New Zealand is extending the duration of cuts in fuel excise tax, road user charges and public transport fares by five months until the end of January, as families struggle with higher living costs amid strong inflationary pressures.
New Zealand petrol prices, like elsewhere, have risen sharply since Russia’s attack on Ukraine started in February, contributing to significant inflation. Food prices rose 1.2 per cent in June, while they rose 6.6 per cent from the same month last year.
New Zealand will continue its cut to fuel excise until 2023.Credit:Eddie Jim
“There’s no easy fix for the cost of living, but we’re taking a range of actions to ease the pressure on families,” Finance Minister Grant Robertson said.
“We want Kiwis to have some certainty over the coming months in the face of volatile prices at the pump.”
The New Zealand government in March cut the fuel excise tax by 25 cents a litre and road user charges – a charge levied on diesel vehicle users – by as much for three months.
Australia followed a fortnight later, with then prime minister Scott Morrison using his pre-election budget to slash fuel excise by 22 cents a litre. That reduction is due to finish in late September.
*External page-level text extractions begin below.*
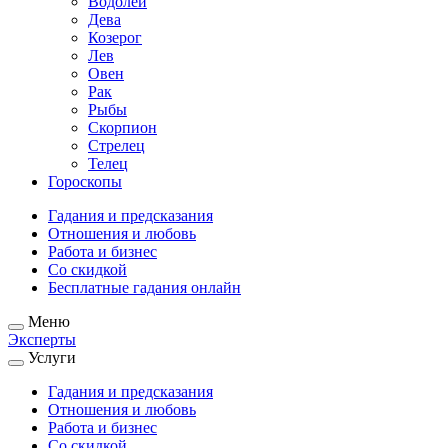
Водолей
Дева
Козерог
Лев
Овен
Рак
Рыбы
Скорпион
Стрелец
Телец
Гороскопы
Гадания и предсказания
Отношения и любовь
Работа и бизнес
Со скидкой
Бесплатные гадания онлайн
Меню
Эксперты
Услуги
Гадания и предсказания
Отношения и любовь
Работа и бизнес
Со скидкой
New Zealand’s temporary measure was already extended in May until mid-August. Authorities say the changes will reduce the cost of filling up a 40-litre tank of petrol by more than NZ$11 ($10) and a 60-litre tank by more than NZ$17.
Half-price public transport fares, also introduced in March, will continue until next year.
The Treasury estimates the combined impact of the policy will reduce headline inflation by 0.5 percentage points in the June quarter, Robertson said.
But he warned inflation would likely “stay for some time at levels higher than we have seen in recent years” even as economists forecast it would peak in the June quarter.
On Wednesday, the Reserve Bank of New Zealand delivered its sixth straight interest rate rise and signalled it remained comfortable with its planned aggressive tightening path to restrain runaway inflation.